Records for this exercise.
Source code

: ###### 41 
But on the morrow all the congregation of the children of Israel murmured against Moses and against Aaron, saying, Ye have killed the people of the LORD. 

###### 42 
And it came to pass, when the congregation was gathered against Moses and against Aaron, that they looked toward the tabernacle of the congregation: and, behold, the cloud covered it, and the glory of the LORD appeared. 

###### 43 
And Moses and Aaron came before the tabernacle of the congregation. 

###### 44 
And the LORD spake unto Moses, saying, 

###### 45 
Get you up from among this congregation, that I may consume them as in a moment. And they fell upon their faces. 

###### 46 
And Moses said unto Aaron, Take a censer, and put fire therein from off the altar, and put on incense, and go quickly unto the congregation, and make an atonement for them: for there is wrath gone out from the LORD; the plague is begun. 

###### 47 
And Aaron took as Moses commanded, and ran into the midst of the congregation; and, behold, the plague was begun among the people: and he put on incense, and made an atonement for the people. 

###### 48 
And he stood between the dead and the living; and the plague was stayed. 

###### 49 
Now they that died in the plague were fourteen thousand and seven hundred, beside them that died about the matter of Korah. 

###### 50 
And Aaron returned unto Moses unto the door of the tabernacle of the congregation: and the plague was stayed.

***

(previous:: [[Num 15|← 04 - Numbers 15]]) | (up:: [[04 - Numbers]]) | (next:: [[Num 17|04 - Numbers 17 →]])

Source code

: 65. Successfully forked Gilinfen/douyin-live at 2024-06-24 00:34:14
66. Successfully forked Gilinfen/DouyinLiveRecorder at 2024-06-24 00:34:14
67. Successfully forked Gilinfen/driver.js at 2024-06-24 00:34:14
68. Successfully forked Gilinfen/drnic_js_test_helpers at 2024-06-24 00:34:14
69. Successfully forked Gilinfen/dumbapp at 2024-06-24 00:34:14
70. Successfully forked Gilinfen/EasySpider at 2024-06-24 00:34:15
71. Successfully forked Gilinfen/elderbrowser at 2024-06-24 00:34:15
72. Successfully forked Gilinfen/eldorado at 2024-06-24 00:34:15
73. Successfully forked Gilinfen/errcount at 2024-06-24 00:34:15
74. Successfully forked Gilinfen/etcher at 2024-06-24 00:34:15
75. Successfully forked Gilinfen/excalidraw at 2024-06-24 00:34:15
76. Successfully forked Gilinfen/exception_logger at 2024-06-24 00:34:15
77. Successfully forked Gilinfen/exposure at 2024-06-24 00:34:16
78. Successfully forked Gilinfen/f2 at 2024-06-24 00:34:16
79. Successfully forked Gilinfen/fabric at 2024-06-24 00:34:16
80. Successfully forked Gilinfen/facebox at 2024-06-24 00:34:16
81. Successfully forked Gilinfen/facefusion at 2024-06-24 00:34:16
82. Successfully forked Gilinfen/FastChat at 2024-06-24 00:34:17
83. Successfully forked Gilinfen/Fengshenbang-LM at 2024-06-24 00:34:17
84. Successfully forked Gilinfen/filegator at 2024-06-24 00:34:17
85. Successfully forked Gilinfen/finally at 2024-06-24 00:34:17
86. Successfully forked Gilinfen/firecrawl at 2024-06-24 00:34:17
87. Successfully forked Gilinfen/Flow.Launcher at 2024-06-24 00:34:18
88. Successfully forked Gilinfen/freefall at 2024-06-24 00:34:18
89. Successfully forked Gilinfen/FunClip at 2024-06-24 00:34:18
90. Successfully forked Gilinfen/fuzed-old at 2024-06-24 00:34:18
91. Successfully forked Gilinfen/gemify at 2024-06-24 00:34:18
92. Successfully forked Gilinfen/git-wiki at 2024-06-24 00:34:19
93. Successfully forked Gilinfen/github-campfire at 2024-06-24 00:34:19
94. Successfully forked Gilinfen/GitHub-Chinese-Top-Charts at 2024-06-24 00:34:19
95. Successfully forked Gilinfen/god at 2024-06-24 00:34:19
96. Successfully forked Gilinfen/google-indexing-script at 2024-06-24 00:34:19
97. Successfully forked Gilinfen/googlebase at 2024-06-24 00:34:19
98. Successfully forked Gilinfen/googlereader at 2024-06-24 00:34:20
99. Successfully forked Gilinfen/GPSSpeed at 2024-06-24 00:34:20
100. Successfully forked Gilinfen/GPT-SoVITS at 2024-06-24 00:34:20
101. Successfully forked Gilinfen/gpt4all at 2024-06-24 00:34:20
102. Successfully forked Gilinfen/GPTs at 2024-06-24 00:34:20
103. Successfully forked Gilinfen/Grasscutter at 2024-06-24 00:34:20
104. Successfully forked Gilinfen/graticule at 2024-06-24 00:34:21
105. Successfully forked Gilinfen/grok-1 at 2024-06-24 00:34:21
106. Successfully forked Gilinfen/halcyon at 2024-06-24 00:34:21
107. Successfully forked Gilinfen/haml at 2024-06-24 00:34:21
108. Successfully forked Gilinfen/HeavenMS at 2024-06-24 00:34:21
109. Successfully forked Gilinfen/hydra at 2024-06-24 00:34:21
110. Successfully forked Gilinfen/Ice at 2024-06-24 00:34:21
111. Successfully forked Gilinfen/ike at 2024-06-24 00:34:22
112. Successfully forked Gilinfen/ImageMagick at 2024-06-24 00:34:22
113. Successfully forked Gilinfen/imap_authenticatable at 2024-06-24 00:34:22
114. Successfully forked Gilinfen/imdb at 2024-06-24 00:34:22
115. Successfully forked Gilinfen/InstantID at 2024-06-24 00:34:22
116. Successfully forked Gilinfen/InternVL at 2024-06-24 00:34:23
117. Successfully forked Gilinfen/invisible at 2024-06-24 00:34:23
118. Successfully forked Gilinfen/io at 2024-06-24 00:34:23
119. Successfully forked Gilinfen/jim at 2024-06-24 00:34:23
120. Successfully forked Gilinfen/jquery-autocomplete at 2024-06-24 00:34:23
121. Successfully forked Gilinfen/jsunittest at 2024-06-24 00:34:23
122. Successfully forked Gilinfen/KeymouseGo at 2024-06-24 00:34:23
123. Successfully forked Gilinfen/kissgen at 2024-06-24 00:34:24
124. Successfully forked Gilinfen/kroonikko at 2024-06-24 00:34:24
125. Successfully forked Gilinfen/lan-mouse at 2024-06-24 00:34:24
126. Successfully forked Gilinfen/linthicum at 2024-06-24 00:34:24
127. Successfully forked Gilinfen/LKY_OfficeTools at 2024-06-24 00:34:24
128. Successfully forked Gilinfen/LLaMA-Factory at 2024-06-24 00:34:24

Description of the task. Copy the lines from the start of the items through the line containing "And Moses and", both ends included, substituting "assembly" for "congregation" and leaving everything else as it is.

Solution to the problem.
Source code

: ###### 41 
But on the morrow all the assembly of the children of Israel murmured against Moses and against Aaron, saying, Ye have killed the people of the LORD. 

###### 42 
And it came to pass, when the assembly was gathered against Moses and against Aaron, that they looked toward the tabernacle of the assembly: and, behold, the cloud covered it, and the glory of the LORD appeared. 

###### 43 
And Moses and Aaron came before the tabernacle of the assembly. 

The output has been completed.